O perfil do condutor é um fator importante nesse cálculo. Nesse quesito, as mulheres levam vantagem, são as mais beneficiadas. Quanto mais idade, menor será o valor cobrado pela seguradora. Realidade totalmente contrária para os jovens motoristas de até 25 anos. A inexperiência aumenta o risco de acidentes. E se o proprietário vive em um local que registra muitos casos de roubos ou furto de carro, o preço também será alterado para cima.

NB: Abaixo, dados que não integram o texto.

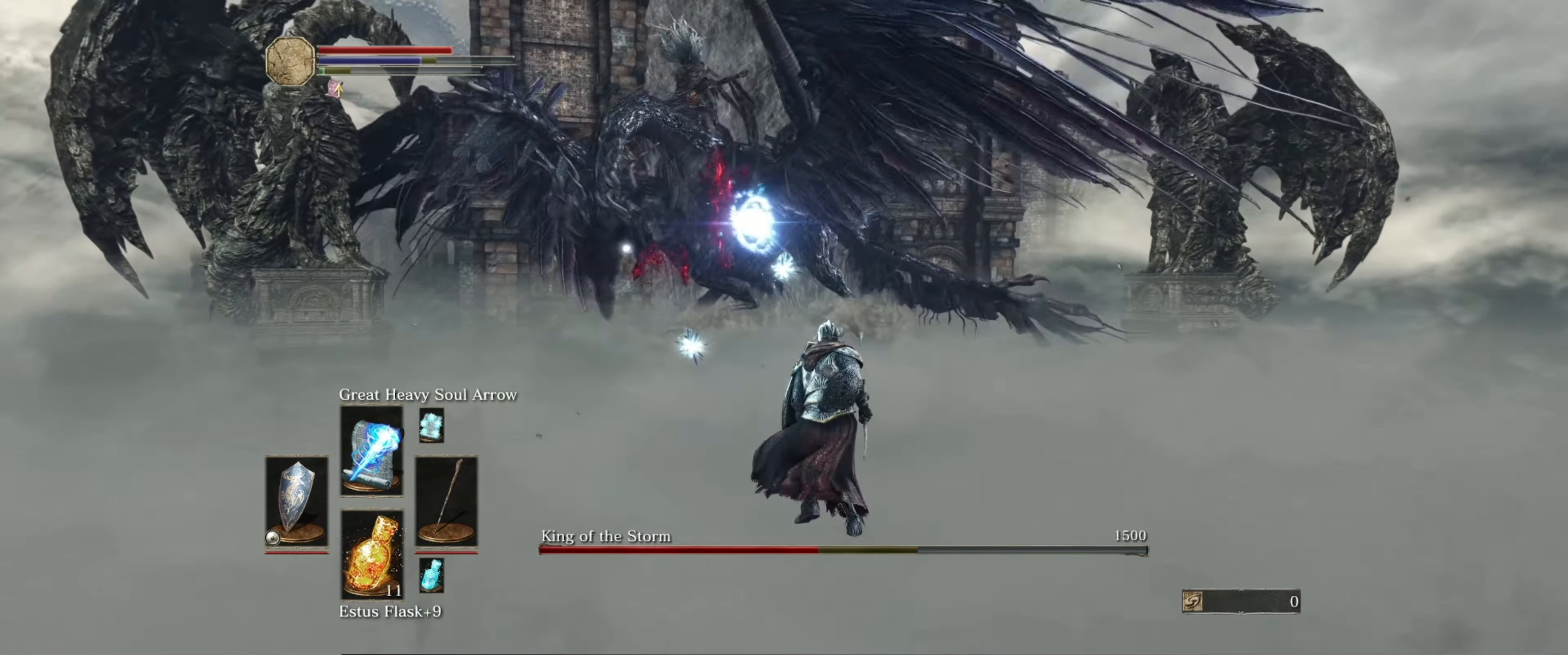
{"buttons": ["L1"], "left_stick": "down", "right_stick": "center", "events": [[350, "left_stick", "down"]]}
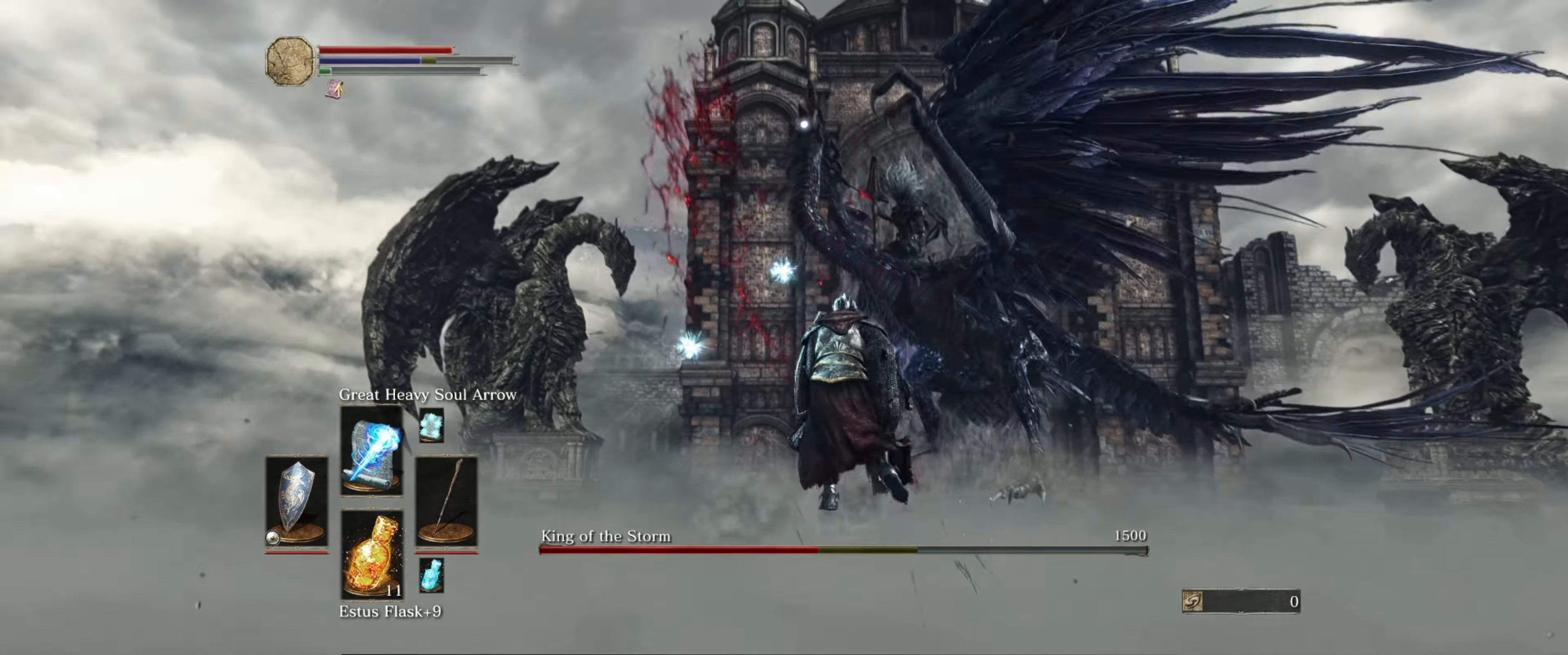
{"buttons": [], "left_stick": "up", "right_stick": "center", "events": [[50, "left_stick", "center"], [66, "L1", "up"], [116, "left_stick", "up-right"], [433, "left_stick", "up"]]}
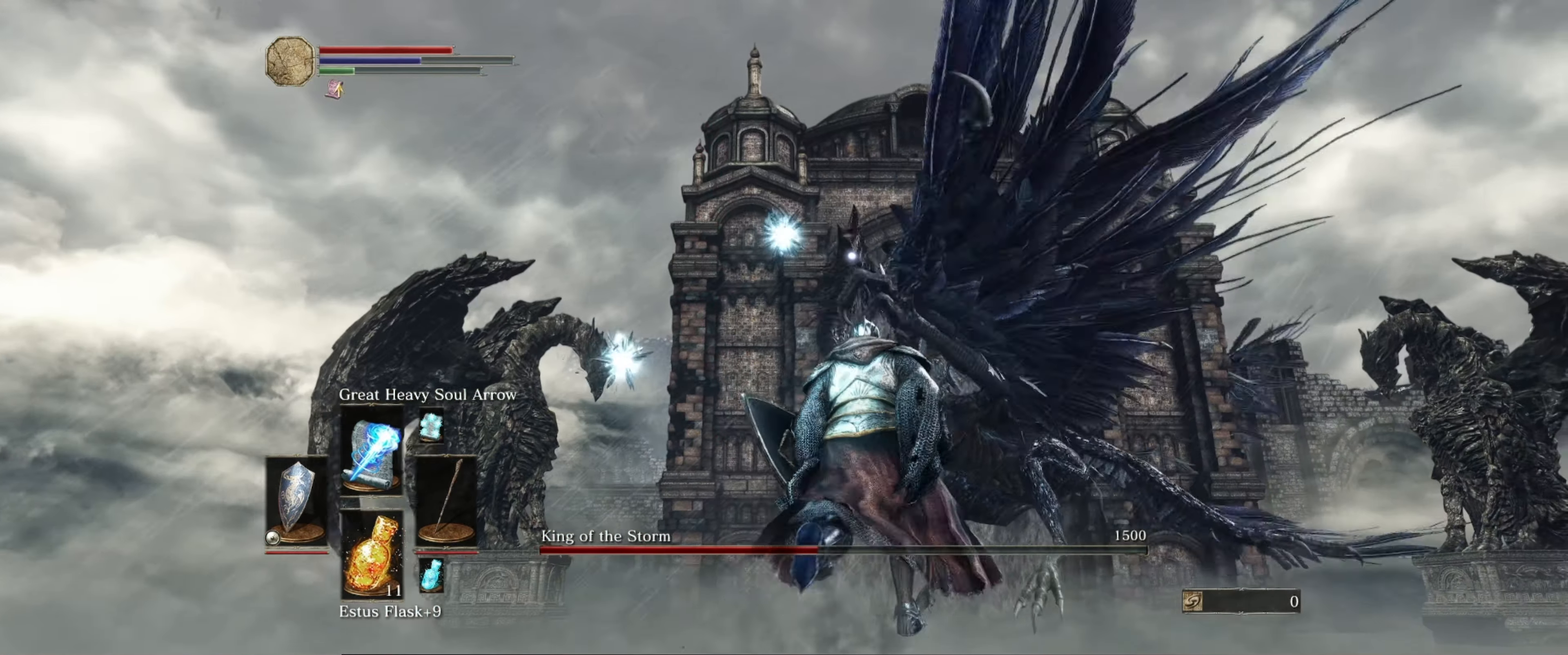
{"buttons": [], "left_stick": "up", "right_stick": "center", "events": [[216, "R1", "down"], [350, "R1", "up"]]}
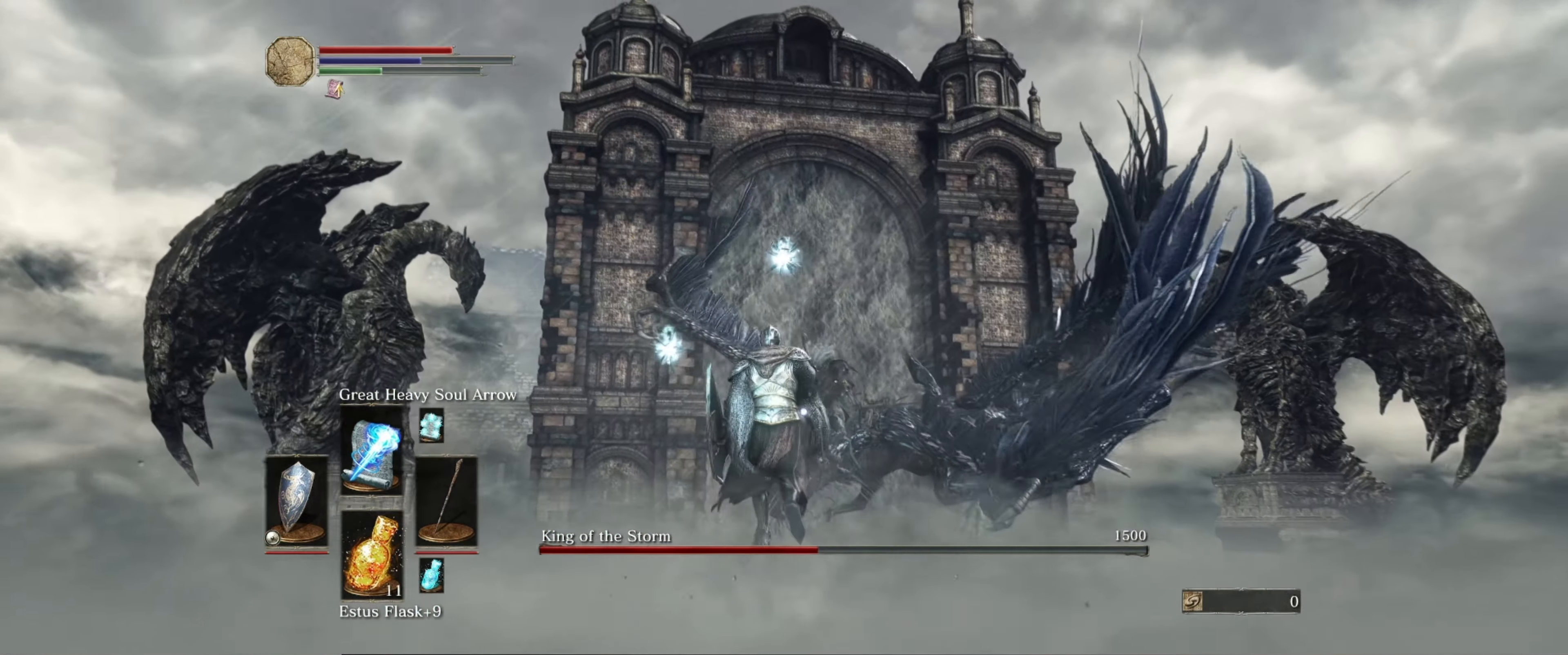
{"buttons": [], "left_stick": "center", "right_stick": "center", "events": [[116, "left_stick", "center"]]}
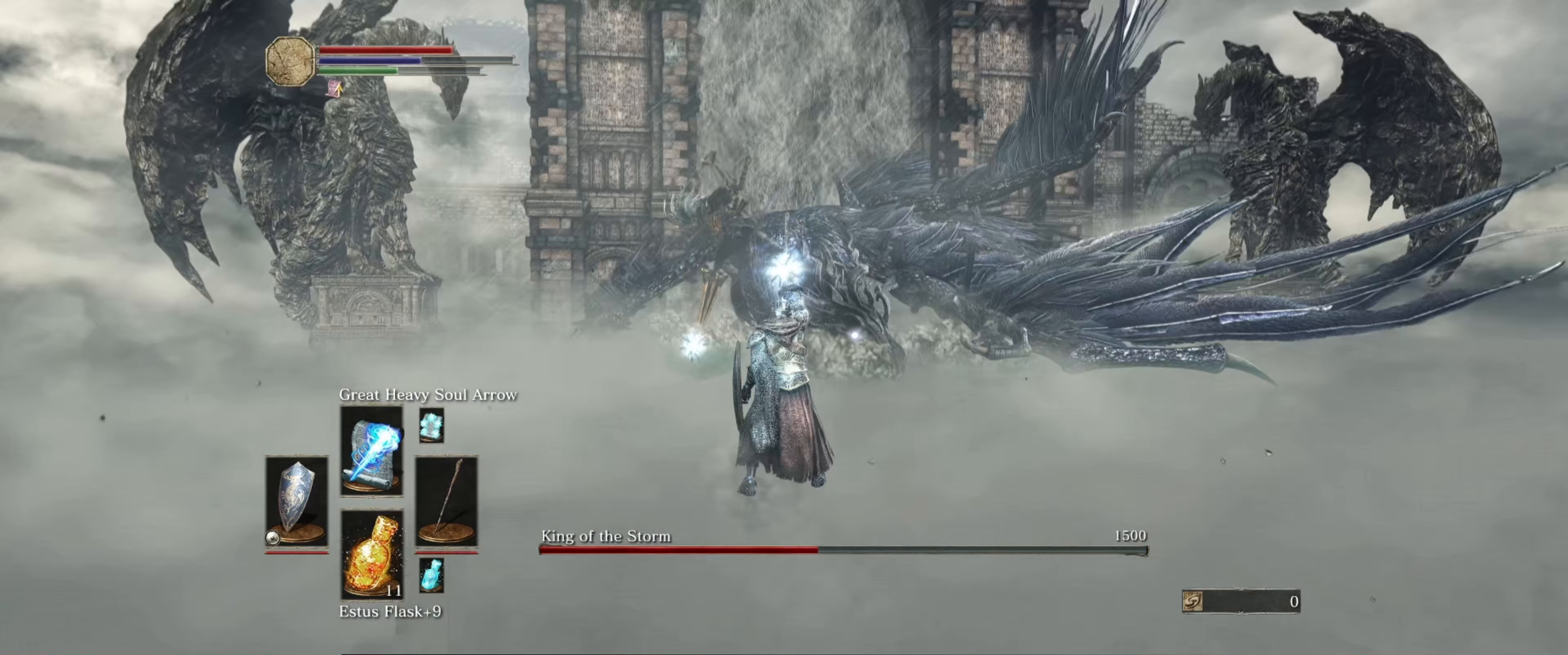
{"buttons": [], "left_stick": "center", "right_stick": "center", "events": []}
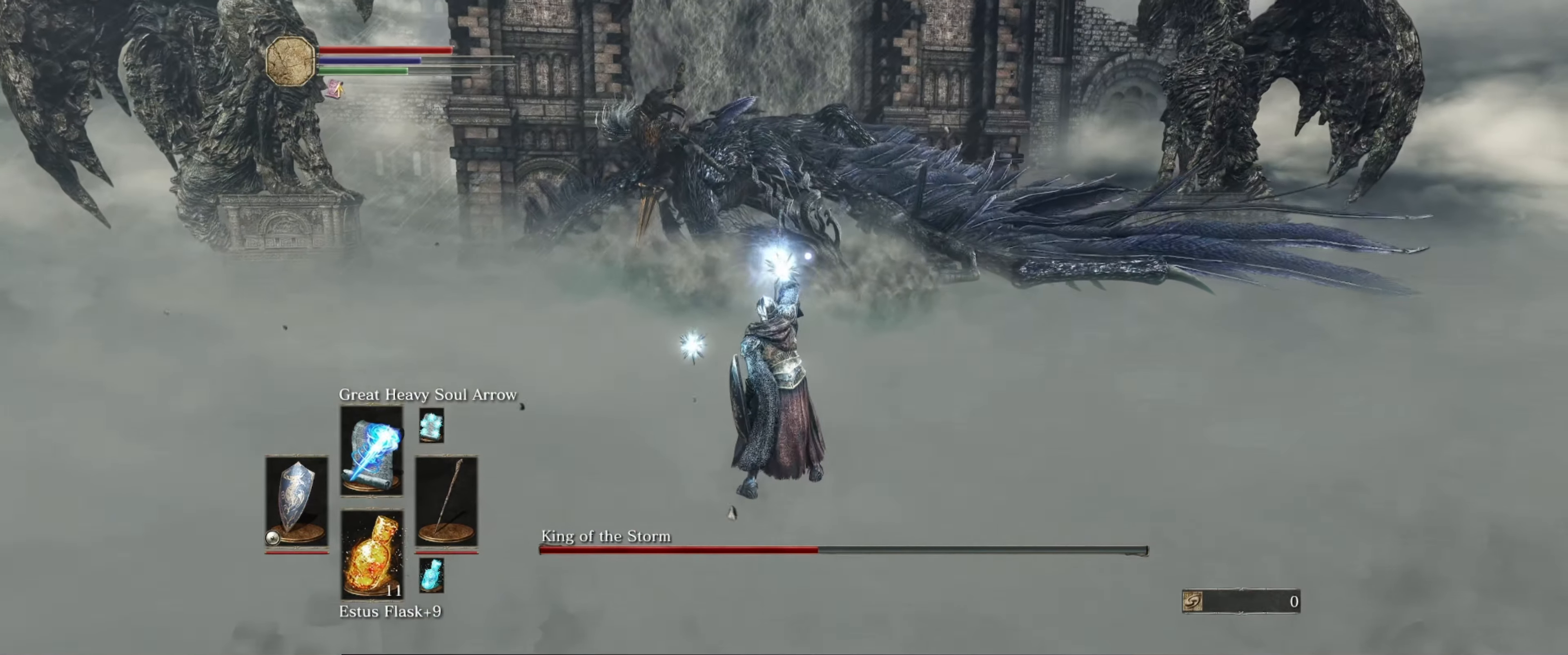
{"buttons": [], "left_stick": "up", "right_stick": "center", "events": [[133, "left_stick", "up"]]}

Entre as vantagens de um carro coberto pelo seguro estão a cobertura básica em casos de incêndio, colisão, roubo/furto, danos materiais e/ou corporais causados por terceiros, a cobertura adicional de acidentes pessoais de passageiros e a garantia da indenização no valor do carro por 180 ou 365 dias, além de danos morais. Carro reserva e assistência técnica dia e noite também estão entre as vantagens. Mas é recomendado uma pesquisa prévia em relação ao preço do seguro, valor que varia de acordo com a região, o modelo e a própria seguradora. Um ponto negativo é que apesar de pagar o seguro todo o ano, em alguns casos, a seguradora ainda cobra franquia quando seguro é acionado.

Seguros aumentaram

Na contramão da área de risco e do baixo índice de carros segurados em São Luís, no Brasil todo o preço de ter um veículo segurado ficou 35,88% mais caro nos últimos quatro anos. Dados da Superintendência de Seguros Privados, ligado ao Ministério da Fazenda (Susep) demonstram que desde 2004, o reajuste desse tipo de serviço ampliou em 7,22% a margem de lucro dessas empresas. Apesar de em 2007 ter acontecido uma leve retração (ver tabela), o acumulado chegou perto dos 40%, taxa acima do IPCA do período, que alcançou 21,16%, um aumento quase 70% maior que a inflação do período.
O levantamento mostrou também que em 2006, quase 60% da frota do Brasil estava segurada, cerca de 14 milhões dos mais de 24 mil veículos registrados no país. Número 61% maior que em 2003. Nessa tendência, o mercado de seguros de automóveis cresceu 6% no período, ou seja, em 2007, estima-se que aproximadamente 58,64% dos automóveis estavam no seguro.
O mercado de seguros de automóveis movimentou aproximadamente quase 15 bilhões, até outubro do ano passado. O que possibilita uma estimativa de R$ 17,3 bilhões em prêmios de seguros de veículos, quase um bilhão a mais que em 2006. O que indica uma elevação no volume de prêmios e de um maior número de apólices vendidas. Outro dado importante é que no Brasil, em média, 6,3% dos veículos segurados são roubados, enquanto 12% se envolvem em colisões.